Kenya Power also suspended 59 procurement staff amid tender fights involving top executives of the company. The list goes on.

The procurement process is usually handled by different officers, some of who are not procurement professionals. They include procurement initiation, processing and receipt of goods, works or services.

Corruption in procurement occurs at these stages. From need identification, selection of bidders, invoice approval and payment to storage and store recording, which must get the approval of the accounting officer.

The Accounting Officer among other roles must ensure that procurement and asset disposal contracts are entered into lawfully and implemented accordingly, informing the authorities.

Procurement managers and directors with the delegated authority of Accounting Officers are responsible for the coordination of purchases, contract negotiation and vendor management to ensure the strategy is implemented across the board.

Unfortunately, in some institutions, the procurement function is still performed by non-procurement professionals.

For instance, in most public schools and middle-level colleges, procurement is done by accountants or bursars.

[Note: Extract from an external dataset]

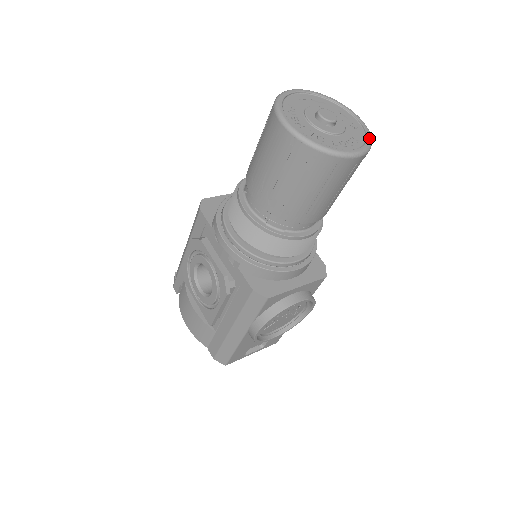
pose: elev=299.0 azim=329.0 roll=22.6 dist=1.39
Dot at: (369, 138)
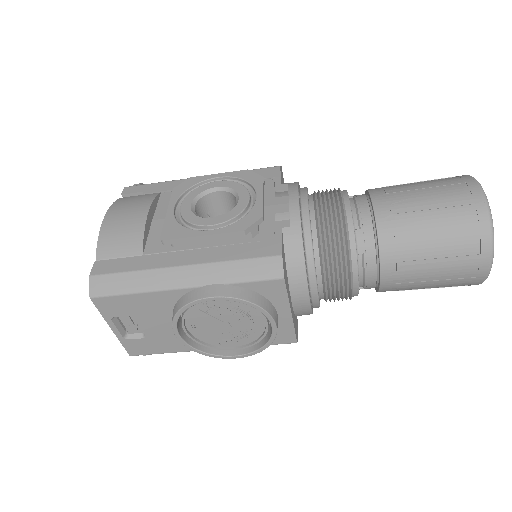
Dot at: occluded
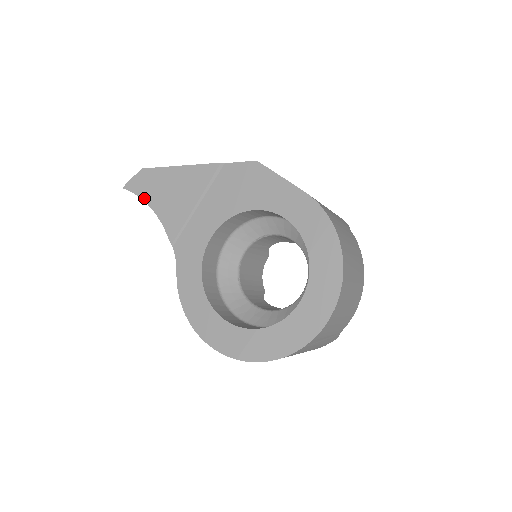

In some organisations, purchasing function is under the finance directors; worse, procurement professionals would still take instruction from the HR manager against the law.

According to UNDP, investing in an effective public procurement system that is based on transparency and competition can save the government huge sums of money and increase profitability.

Political and top management interference in procurement is often cited by various studies as the number one cause of non-compliance. There is a need for procurement officers to take full charge of functions.